**RECORDS FOR THIS EXERCISE:**
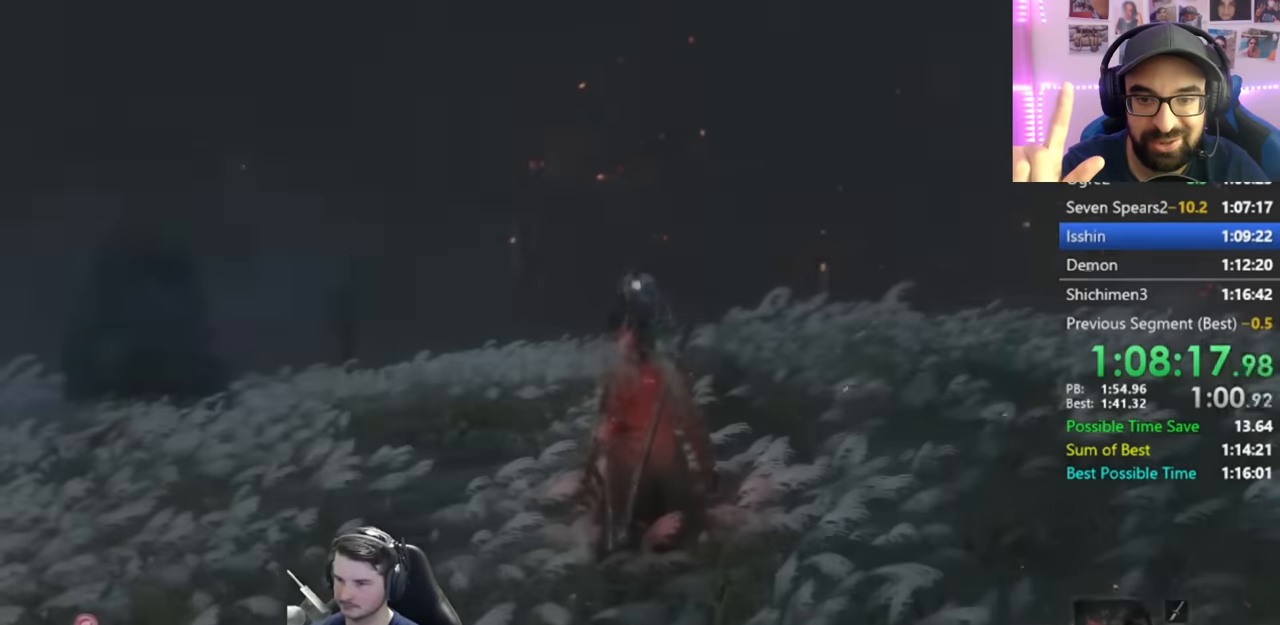
Gameplay with a controller (Xbox layout); each line is a JSON object with the inputs held at the frame after it. "events" lists button and stick changes between this image and that frame as [ms after this image, input, new state], when the widget could be followed in between.
{"buttons": ["B"], "left_stick": "up", "right_stick": "center", "events": []}
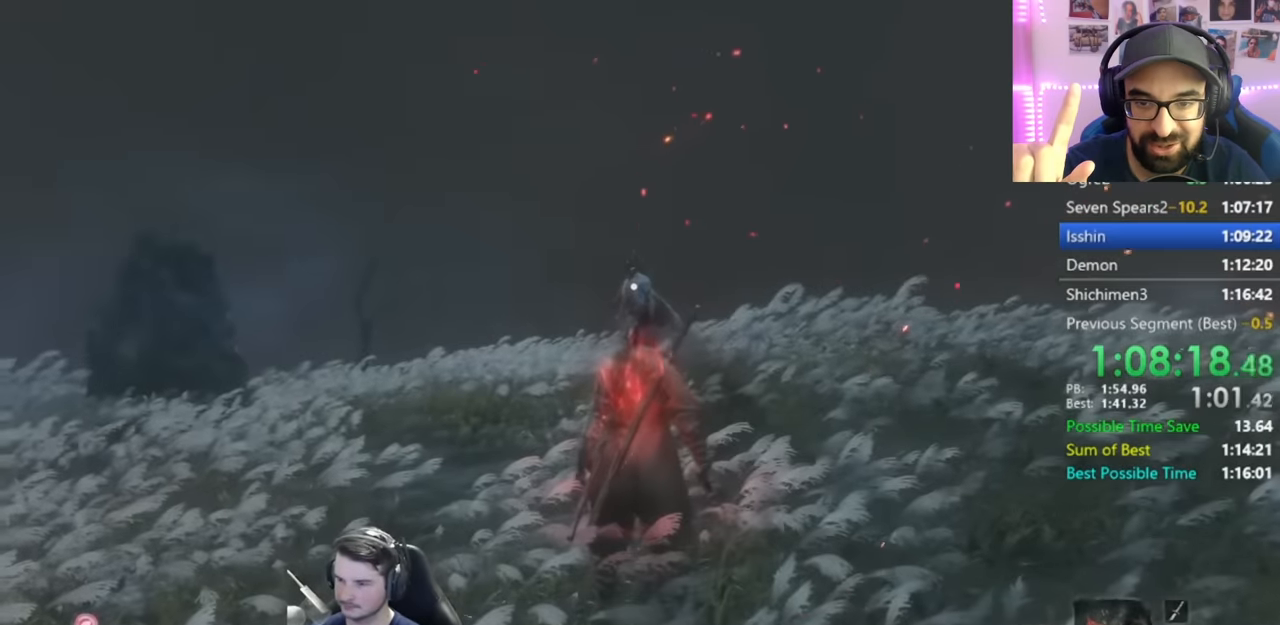
{"buttons": ["B"], "left_stick": "up", "right_stick": "center", "events": []}
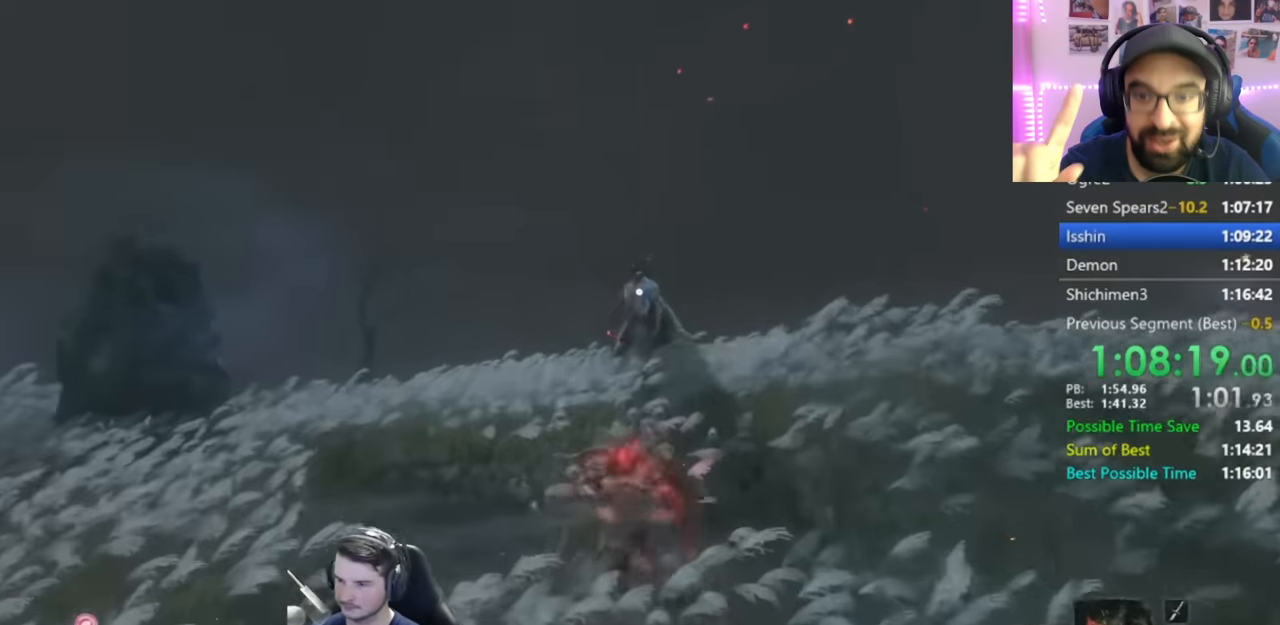
{"buttons": ["R1"], "left_stick": "up", "right_stick": "center", "events": [[367, "R1", "down"], [501, "B", "up"]]}
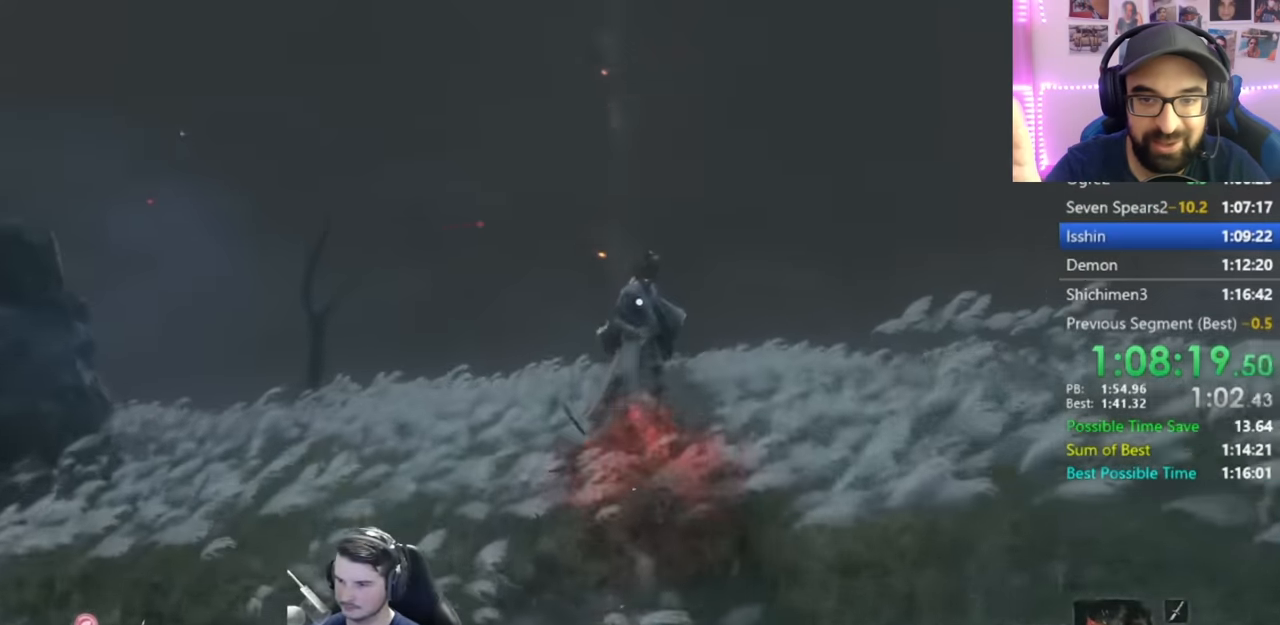
{"buttons": [], "left_stick": "up", "right_stick": "center", "events": [[33, "R1", "up"]]}
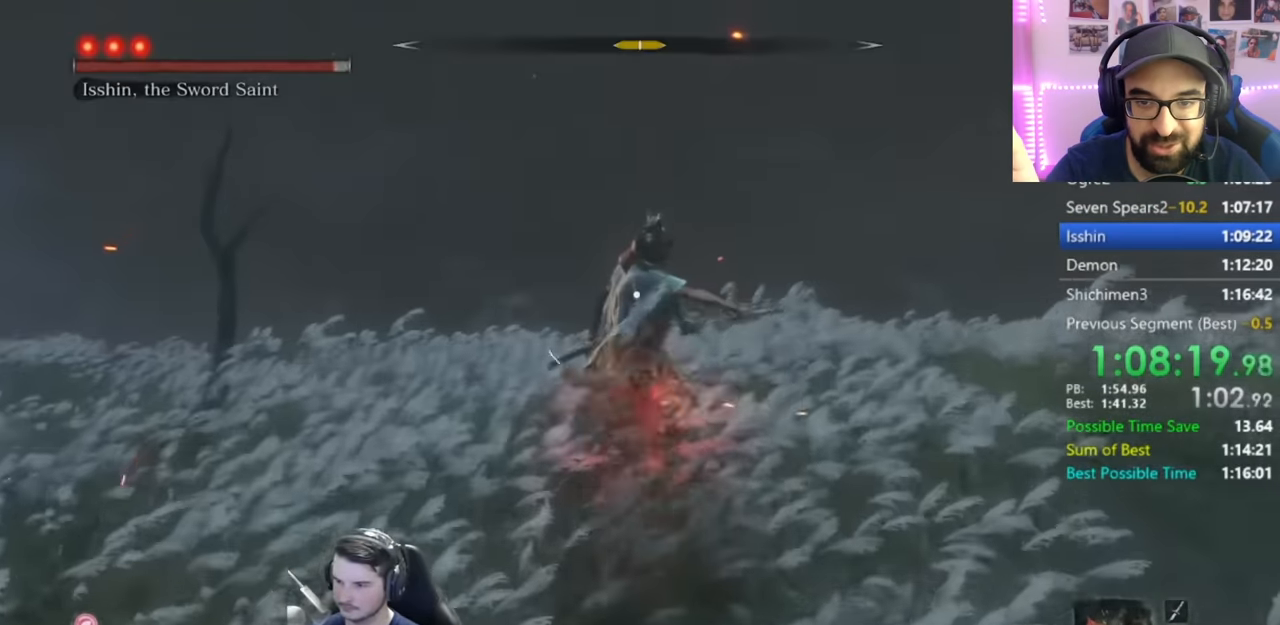
{"buttons": [], "left_stick": "center", "right_stick": "center", "events": [[34, "left_stick", "center"]]}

**REQUIRED ACTION:** Your answer must be the full set of entries, set down exactly and without pictures.

**WRITTEN REPLY:**
Gameplay with a controller (Xbox layout); each line is a JSON object with the inputs held at the frame after it. "events" lists button and stick changes between this image and that frame as [ms after this image, input, new state], when the widget could be followed in between.
{"buttons": ["B"], "left_stick": "up", "right_stick": "center", "events": []}
{"buttons": ["B"], "left_stick": "up", "right_stick": "center", "events": []}
{"buttons": ["R1"], "left_stick": "up", "right_stick": "center", "events": [[367, "R1", "down"], [501, "B", "up"]]}
{"buttons": [], "left_stick": "up", "right_stick": "center", "events": [[33, "R1", "up"]]}
{"buttons": [], "left_stick": "center", "right_stick": "center", "events": [[34, "left_stick", "center"]]}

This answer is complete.